Task details: Reproduce the full listing below unchanged, apart from the pictures.

Records provided:
-.-.-

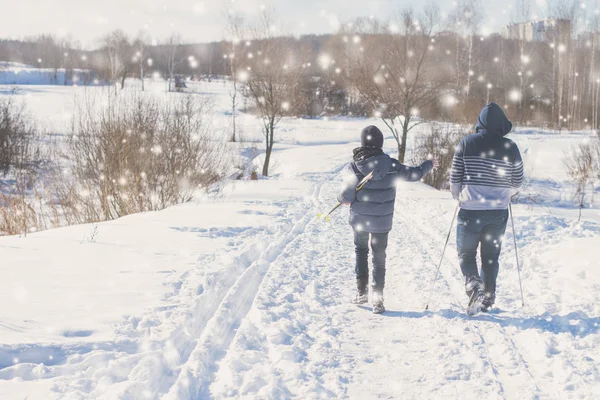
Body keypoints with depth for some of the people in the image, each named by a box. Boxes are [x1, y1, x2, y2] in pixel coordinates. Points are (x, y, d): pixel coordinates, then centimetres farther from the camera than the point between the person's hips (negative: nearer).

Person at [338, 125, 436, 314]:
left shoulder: (355, 167, -16)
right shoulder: (391, 165, -12)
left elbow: (347, 196, -15)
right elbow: (414, 174, 2)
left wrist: (341, 199, 9)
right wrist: (429, 164, 21)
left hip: (360, 220, -1)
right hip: (382, 222, 1)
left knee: (361, 251, 22)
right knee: (379, 258, 12)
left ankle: (361, 291, 18)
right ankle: (377, 300, 10)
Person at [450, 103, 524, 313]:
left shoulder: (466, 143, -6)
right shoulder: (510, 147, -4)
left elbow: (455, 178, -1)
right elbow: (517, 183, 4)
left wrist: (458, 197, 18)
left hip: (470, 210, -1)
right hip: (498, 211, 1)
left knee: (466, 252, 13)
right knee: (491, 256, 15)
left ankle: (473, 283, -11)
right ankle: (487, 298, 17)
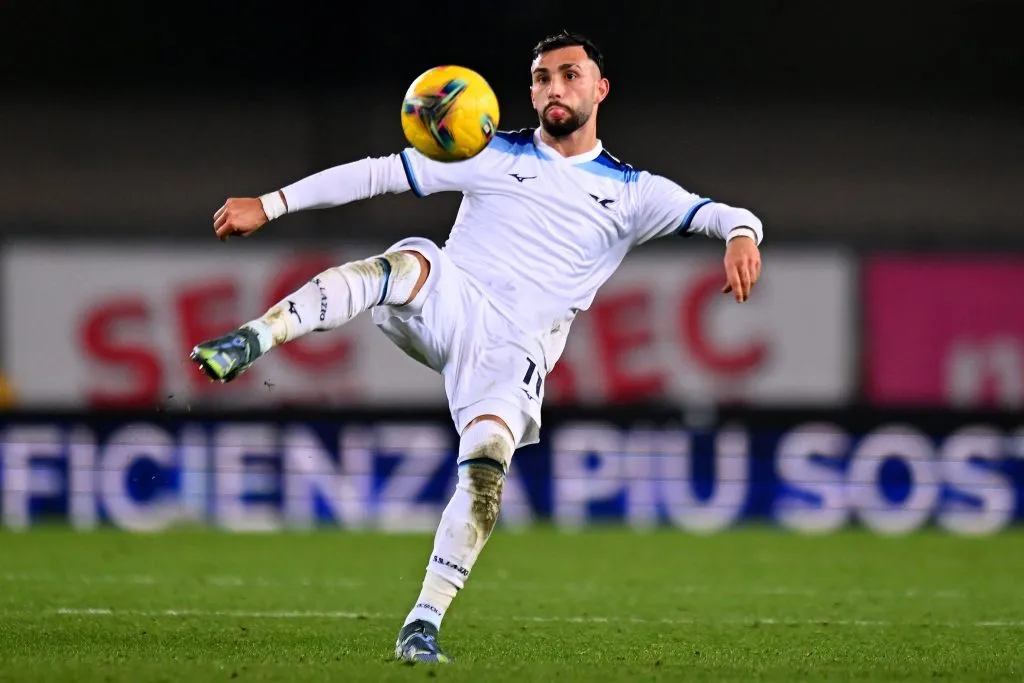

-.-.-

Exercise solution:
Body keypoints with depth for some of the people in the image, each named by a box. Boxes are [x1, y1, x2, y2] in pixel coordinates. Points are (x, y, d): pixel coordinates, then centimetres farther from the camera than the point between the person's hips (negative: nearer).

Person at [338, 125, 436, 314]:
left shoulder: (355, 167, -16)
right shoulder: (391, 165, -12)
left elbow: (347, 196, -15)
right elbow: (414, 174, 2)
left wrist: (341, 199, 9)
right wrist: (429, 164, 21)
left hip: (360, 220, -1)
right hip: (382, 222, 1)
left knee: (361, 251, 22)
right knee: (379, 258, 12)
left ankle: (361, 291, 18)
right ankle: (377, 300, 10)
Person at [450, 103, 524, 313]:
left shoulder: (466, 143, -6)
right shoulder: (510, 147, -4)
left elbow: (455, 178, -1)
right elbow: (517, 183, 4)
left wrist: (458, 197, 18)
left hip: (470, 210, -1)
right hip: (498, 211, 1)
left knee: (466, 252, 13)
right knee: (491, 256, 15)
left ankle: (473, 283, -11)
right ankle: (487, 298, 17)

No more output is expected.